I actually think the config you posted cannot be the full one or that there is something fundamental going on as that config should have thrown errors and failed to load and also, since you mentioned that your PHP was loading fine, then it cannot be the posted config serving your website.

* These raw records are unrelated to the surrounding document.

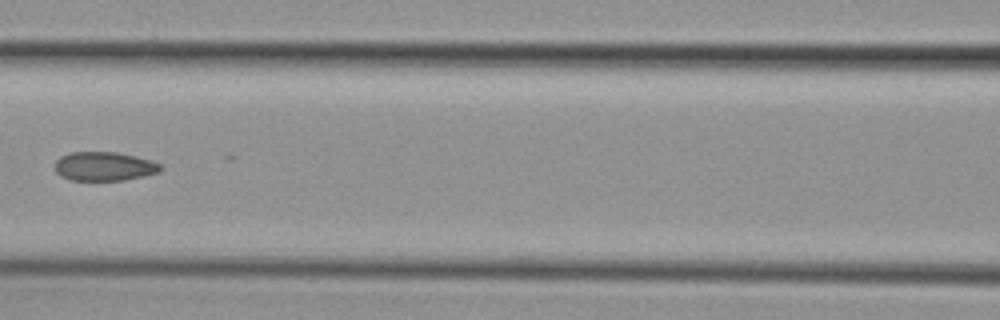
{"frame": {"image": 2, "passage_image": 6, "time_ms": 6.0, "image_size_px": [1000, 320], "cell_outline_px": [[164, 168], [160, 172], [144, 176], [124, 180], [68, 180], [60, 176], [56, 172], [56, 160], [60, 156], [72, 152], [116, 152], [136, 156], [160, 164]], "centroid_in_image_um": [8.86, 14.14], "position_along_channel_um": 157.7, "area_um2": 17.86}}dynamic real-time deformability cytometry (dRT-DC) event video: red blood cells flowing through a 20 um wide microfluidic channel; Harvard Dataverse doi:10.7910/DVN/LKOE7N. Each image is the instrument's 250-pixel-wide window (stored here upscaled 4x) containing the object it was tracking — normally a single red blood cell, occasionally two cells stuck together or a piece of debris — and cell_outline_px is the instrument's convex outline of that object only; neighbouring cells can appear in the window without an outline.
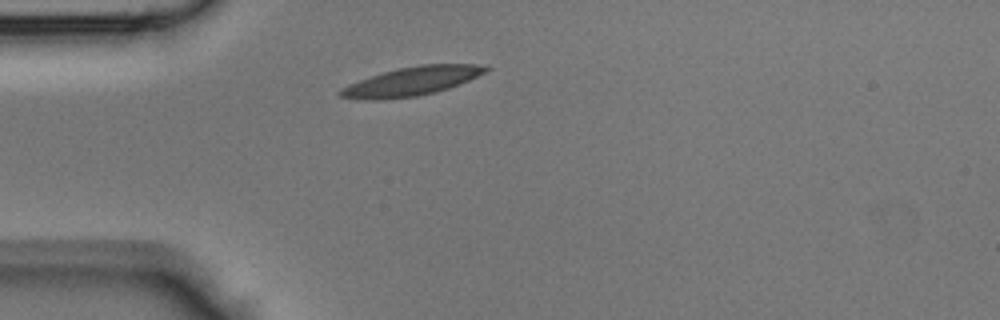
{"species": "Egyptian fruit bat (a non-hibernating species)", "species_latin": "Rousettus aegyptiacus", "temperature_condition": "room temperature", "stored_images_in_passage": 29, "camera_frame_rate_fps": 3000, "um_per_image_px": 0.085, "animal": {"sex": "male"}, "frame": {"image": 1, "passage_image": 1, "time_ms": 0.0, "image_size_px": [1000, 320], "cell_outline_px": [[492, 68], [488, 72], [448, 88], [436, 92], [416, 96], [380, 100], [364, 100], [340, 96], [336, 92], [348, 84], [396, 68], [420, 64], [476, 64]], "centroid_in_image_um": [35.0, 6.9], "position_along_channel_um": 50.0, "area_um2": 24.33}}
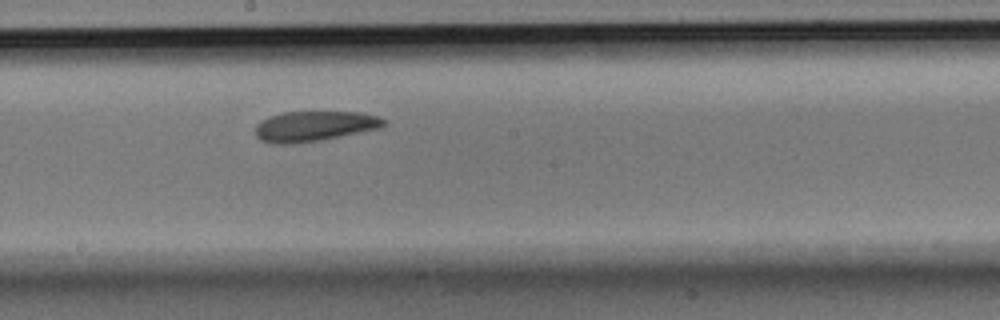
{"frame": {"image": 2, "passage_image": 13, "time_ms": 4.0, "image_size_px": [1000, 320], "cell_outline_px": [[384, 124], [380, 128], [324, 140], [296, 144], [272, 144], [260, 140], [256, 136], [256, 124], [260, 120], [284, 112], [360, 112], [376, 116], [384, 120]], "centroid_in_image_um": [26.67, 10.74], "position_along_channel_um": 221.5, "area_um2": 22.72}}
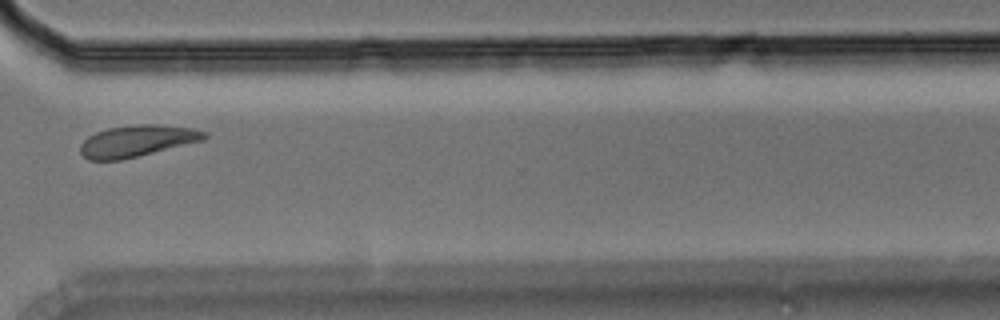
{"frame": {"image": 3, "passage_image": 22, "time_ms": 7.0, "image_size_px": [1000, 320], "cell_outline_px": [[208, 136], [204, 140], [120, 160], [88, 160], [80, 152], [80, 144], [88, 136], [96, 132], [108, 128], [136, 124], [156, 124], [192, 128], [208, 132]], "centroid_in_image_um": [11.65, 11.97], "position_along_channel_um": 359.0, "area_um2": 22.72}}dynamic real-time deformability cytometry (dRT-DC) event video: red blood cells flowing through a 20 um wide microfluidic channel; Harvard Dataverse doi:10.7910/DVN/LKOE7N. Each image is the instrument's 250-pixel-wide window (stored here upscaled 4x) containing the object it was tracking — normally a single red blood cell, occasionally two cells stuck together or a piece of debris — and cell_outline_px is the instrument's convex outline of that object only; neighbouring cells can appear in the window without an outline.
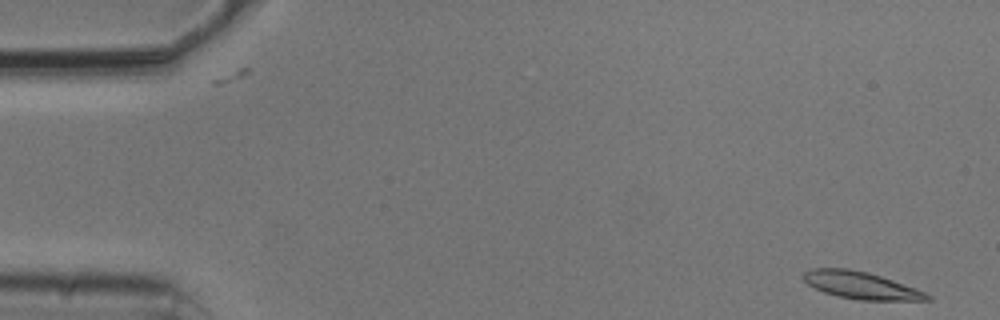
{"species": "common noctule bat (a hibernating species)", "species_latin": "Nyctalus noctula", "temperature_condition": "cold", "stored_images_in_passage": 52, "camera_frame_rate_fps": 3000, "um_per_image_px": 0.085, "animal": {"sex": "male", "body_mass_g": 20.5, "forearm_length_mm": 52.5}, "frame": {"image": 1, "passage_image": 1, "time_ms": 0.0, "image_size_px": [1000, 320], "cell_outline_px": [[932, 300], [860, 300], [836, 296], [824, 292], [808, 284], [804, 280], [804, 272], [812, 268], [848, 268], [868, 272], [916, 288], [932, 296]], "centroid_in_image_um": [73.19, 24.25], "position_along_channel_um": 11.8, "area_um2": 19.48}}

A better config is attached below:
FYI, try_files ABC XYZ last; is not valid syntax and you need at least two options in try_files. Anyway, fixed those in the posted config as well.
server {
listen 80;
server_name example.com;
access_log off;
error_log on;
# deny access to .XYZ files
location ~ /\. {
return 403;
}
location ~ sitemap\.xml {
return 301 http://example.com/sitemap.php;
}
location ~ .php$ {
# Here you have to decide how to handle php
# Generic example configs below
# Uncomment and fix up one of the two options
# Option 1: Use FastCGI
#fastcgi_index index.php;
#include fastcgi_params;
#fastcgi_pass unix:/var/run/php5-fpm.sock;
# Option 2: Pass to Apache
# Proxy_pass localhost:APACHE_PORT
}
location / {
try_files $uri $uri/ #router;
}
location #router {
rewrite ^/([0-9]+)/?(.*)/?$ /index.php?id=$1&slug=$2 last;
}
}
You will need to fix the PHP handling bit and choose which setup you want to implement.
I think though that you need to verify that you only have one instance of nginx running and that it is what is serving your site.